------ ESTRATTO DELLA FONTE

06/04/2021 | di Giancarlo Gnepo Kla

Nel 1987 Romano Artioli riportò in vita la Bugatti. Quattro anni dopo, nel 1991, nacque la EB 110: il modello che sancì la rinascita del marchio. La nuova supersportiva, prodotta a Campogalliano (MO) divenne la summa delle migliori tecnologie disponibili in campo automotive all’inizio degli anni 90.

La combinazione magica tra sogno, tenacia e passione senza limiti prevale sulle avversità, nessuno lo sa meglio di Romano Artioli. Per decenni, l'imprenditore ha sognato di creare una vettura che incarnasse il benchmark tecnologico delle supercar, un’idea che lo spinse a far rivivere il nome Bugatti, dormiente da decenni. Nel 1991, l’aura mistica del marchio tornava ad esercitare la sua fascinazione con laEB110, che ridestò l'interesse per la Bugatti nel panorama automobilistico dopo quasi 40 anni di oblio, riportandolo nell'Olimpo dei brand extralusso.

Quel sogno che comincia da bambino. "Romano Artioli è parte integrante della storia del nostro marchio. La Bugatti è rinata grazie al suo spirito d'iniziativa e alla sua perseveranza", spiega Stephan Winkelmann, presidente di Bugatti. "L'energia e l'entusiasmo di Romano, così come la sua irrefrenabile passione per la Bugatti, hanno contribuito a traghettare il marchio nel 21° secolo".
L'amore di Artioli per le auto è strettamente legato al suo background. Nacque vicino Mantova, la città natale del pilota Tazio Nuvolari e sin da bambino è stato affascinato dai piloti e dalle auto da corsa. All'età di 12 anni, Artioli iniziò a “masticare” un po' di meccanica leggendo un libro sulle patenti di guida. "Dopo questo, mi fu chiaro che la mia vita sarebbe stata dedicata alle auto e ai motori" racconta Artioli. La passione per la tecnica lo spinse ad intraprendere gli studi in ingegneria meccanica a Bolzano e, dopo la guerra, iniziò a prendere confidenza con i motori riparando auto.

------------
------ DATI FORNITI

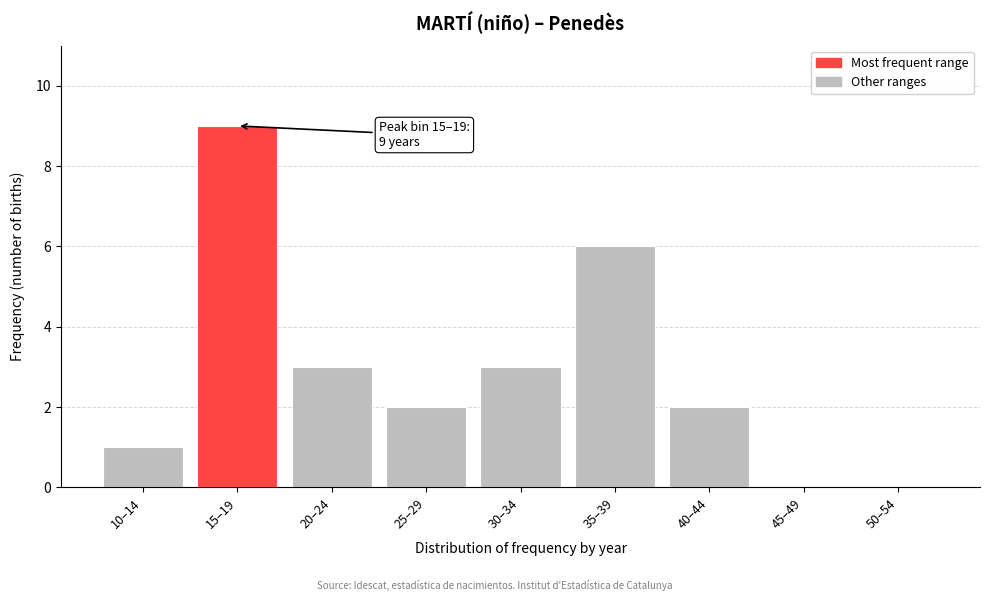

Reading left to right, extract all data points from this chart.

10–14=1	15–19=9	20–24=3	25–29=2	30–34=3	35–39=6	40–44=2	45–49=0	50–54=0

------------

• _PROBLEMA DA RISOLVERE_:
Traduci in inglese questa frase dell'articolo sulla rinascita della Bugatti: «La passione per la tecnica lo spinse ad intraprendere gli studi in ingegneria meccanica a Bolzano e, dopo la guerra, iniziò a prendere confidenza con i motori riparando auto.»

• _RISPOSTA QUI SOTTO_:
His passion for technology led him to study mechanical engineering in Bolzano, and after the war he began to familiarize himself with engines by repairing cars.